As the FBI confirmed that they are investigating the leaking of nude photographs (some real, some fake) of a hundred female celebrities, the hunt for the person(s?) behind it is also on online, as 4chan users are trying to ferret out the identity of the leaker.
Another thing to determine is how the photos were stolen.
Apple has patched a vulnerability in the Find My iPhone online service that could have been used to access the celebrities’ iCloud accounts by brute-forcing the passwords, after a tool leveraging the flaw was published on GitHub a day before the pictures were leaked.
The tool’s author said that it is very unlikely that it was used for the hack, as “it’s very difficult to perform this kind of targeted attack in one day.” The revelation that media outlets have been getting offers to buy the photos for weeks before the leak seems to confirm this.
But, he pointed out, it’s possible that the hackers exploited the same vulnerability.
As this case unravels, Symantec’s Satnam Narang warns users to be careful about Apple ID phishing and SMSishing attempts that are sure to follow the news, and about links that supposedly lead to the photos, but will actually take them to malicious spoofed websites trying to get them to install malware.
UPDATE: Andrew Jaquith, CTO and SVP Cloud Strategy at SilverSky, shared with us his opinion about the hack:
I looked at the “ibrute” code on GitHub also and concluded that this was a garden-variety brute-force attack. The code would lead you to conclude that the speculation about Apple not limiting the number of guesses when authenticating to Find My iPhone via JSON is correct. This is clearly meant to be used by applications and isn’t a browser interface screen.

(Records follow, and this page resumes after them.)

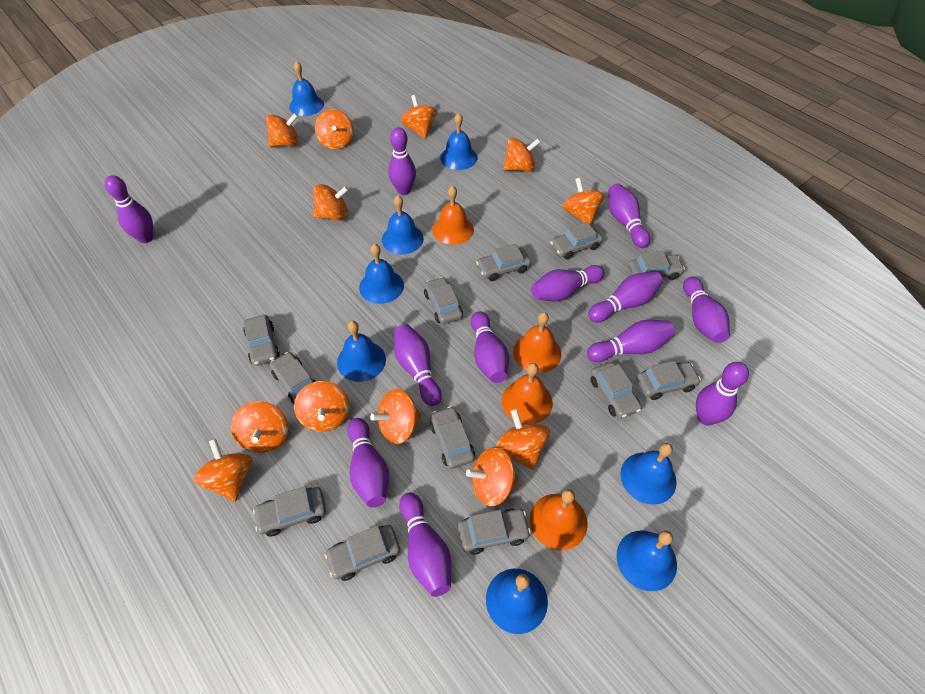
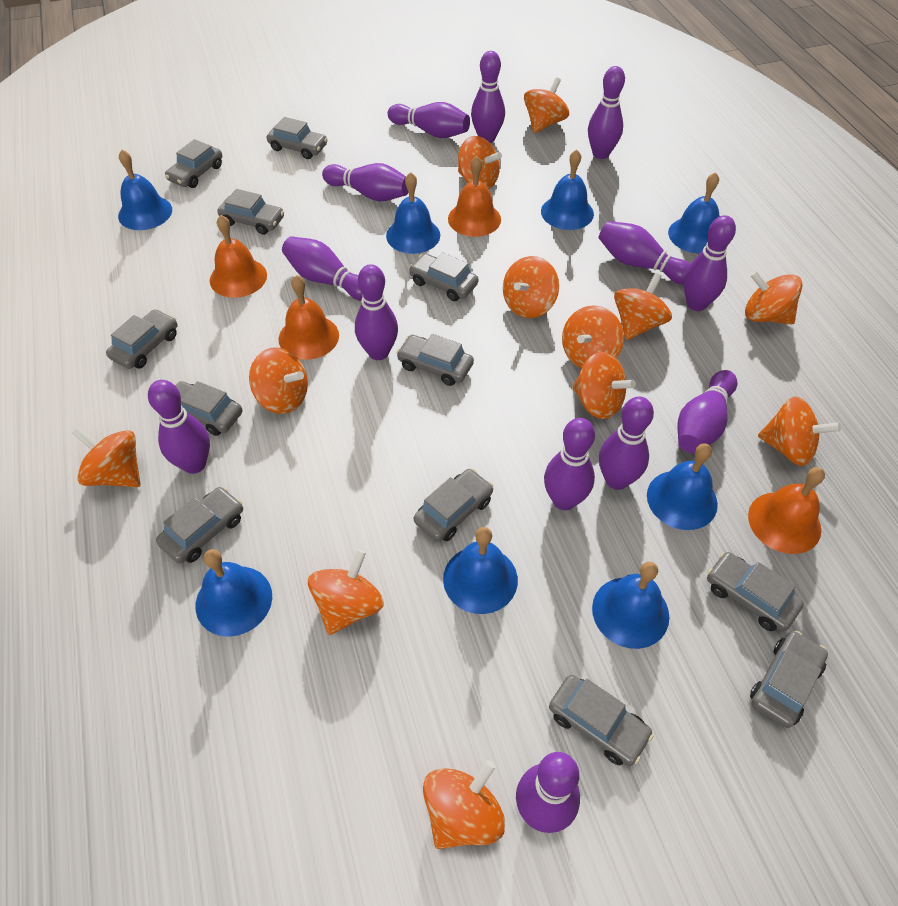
purple bowling pin: [104,175,153,243] [347,418,389,508] [388,127,416,195] [394,324,442,406] [399,492,451,597] [471,311,509,383] [531,265,605,302] [587,320,675,362] [588,271,663,322] [608,184,650,248] [683,277,730,343] [696,362,749,425] = 12 -> [148,380,210,474] [282,236,363,301] [322,163,408,201] [355,264,398,360] [388,102,470,138] [471,51,505,143] [516,752,580,833] [544,418,595,510] [588,66,625,159] [598,221,690,284] [599,396,654,490] [678,370,737,453] [683,215,736,311] = 13

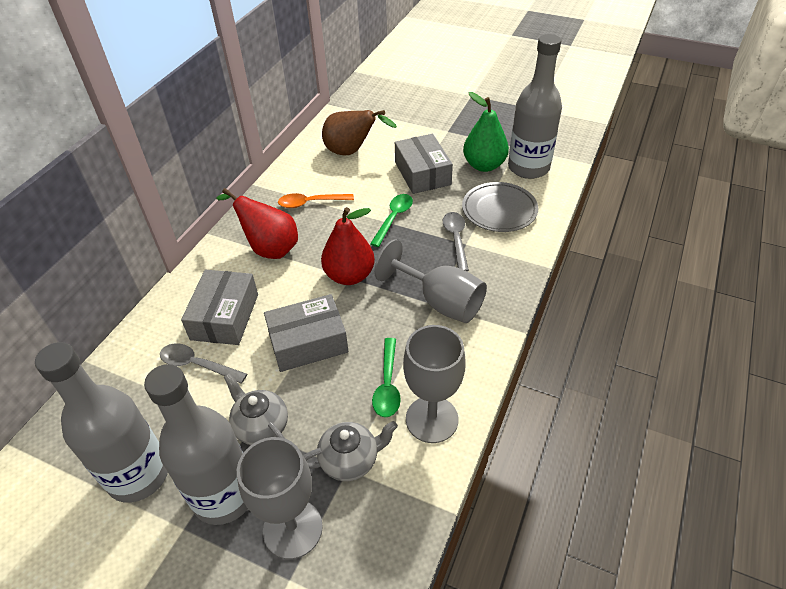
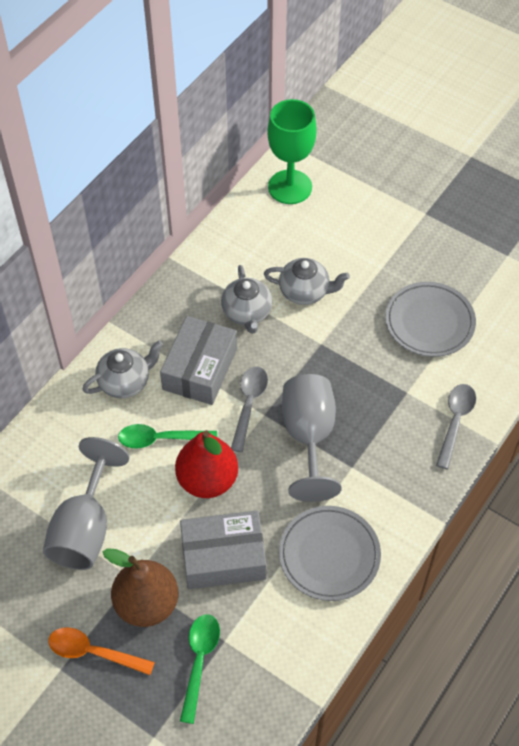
green goblet: none = 0 -> [267,99,317,204] = 1
green pear: [463,92,509,172] = 1 -> none = 0
grey bottle: [35,342,168,503] [144,364,248,525] [508,34,562,179] = 3 -> none = 0
grey box: [181,270,258,345] [264,294,348,372] [395,134,453,194] = 3 -> [160,316,237,405] [180,510,267,589] = 2
grey goblet: [237,437,323,559] [374,239,487,323] [403,325,466,443] = 3 -> [43,437,130,570] [282,374,342,502] = 2
grey plate: [462,182,538,232] = 1 -> [279,506,381,601] [385,282,476,357] = 2
grey teapot: [224,373,288,445] [304,421,398,481] = 2 -> [82,340,163,398] [221,265,272,334] [264,258,350,305] = 3
red pear: [216,188,298,259] [321,207,375,285] = 2 -> [175,430,238,498] = 1

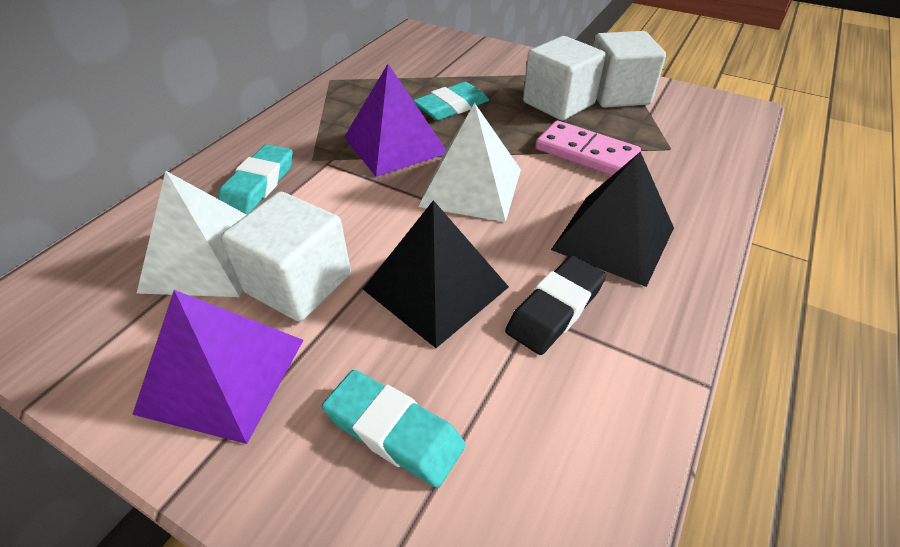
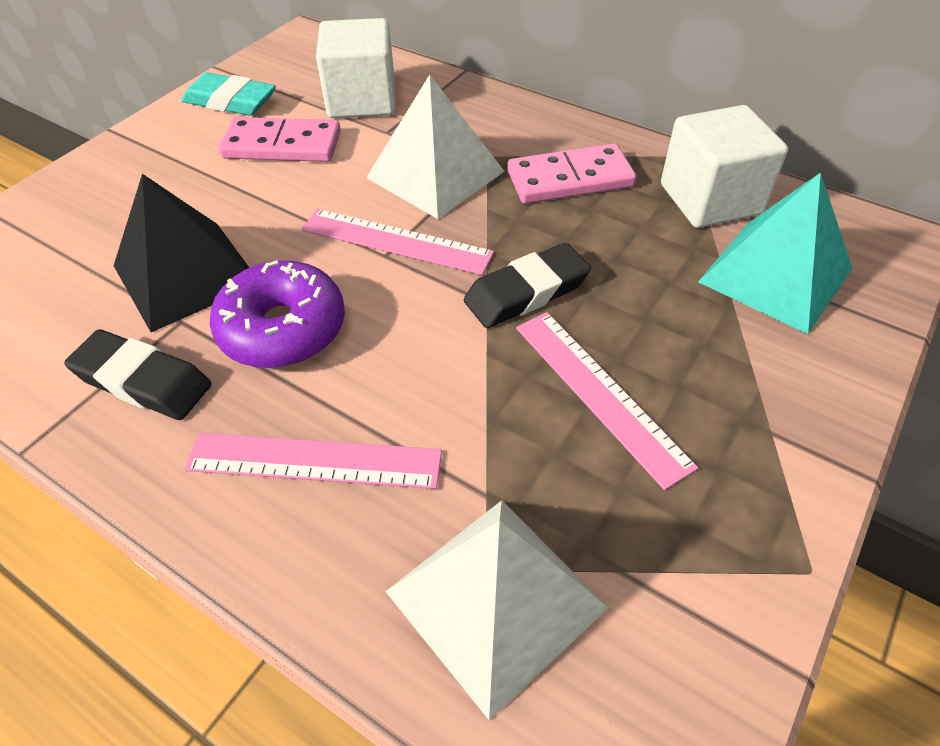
black eraser: [505,256,606,355] = 1 -> [64,329,211,420] [464,243,591,328] = 2
black pyramid: [363,200,509,348] [551,151,674,287] = 2 -> [114,174,249,332] = 1
pink domino: [535,120,641,176] = 1 -> [219,117,341,162] [507,143,637,204] = 2
pink ruler: none = 0 -> [185,433,442,489] [301,209,494,275] [516,312,698,490] = 3
purple donut: none = 0 -> [210,260,345,368] = 1
purple pyramid: [132,290,303,444] [344,64,446,177] = 2 -> none = 0
turquoise eraser: [218,144,293,215] [322,370,466,488] [413,82,489,121] = 3 -> [182,72,276,115] = 1
turquoise pyramid: none = 0 -> [698,172,852,334] = 1
white cube: [221,192,351,322] [523,36,606,121] [593,31,666,108] = 3 -> [316,18,395,118] [661,105,788,228] = 2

More interestingly, the “fmipmobile.icloud.com” host that the ibrute code authenticated against is found in 76 other GitHub projects. Pretty much every one of these are meant to allow programmers to query the location of an iPhone. So this authentication vector was clearly well-known to the broader programming community. It just so happened that some opportunistic hackers realized that it could be used to brute-force account passwords because it didn’t have effective lockout controls.
Pulling back to 10,000 feet: we can expect that this there will be other examples like this: exploiting (1) cloud service authentication APIs — meant to be used by programmers — that (2) have security controls that are less stringent than those that are user-facing. This iCloud hack is merely the highest profile example, but one can expect opportunists to look for weaknesses in every case where a mobile app or native touches a remote cloud service. iCloud, Google Play Services, and the various mobile app stores are all fair game, as well as many others.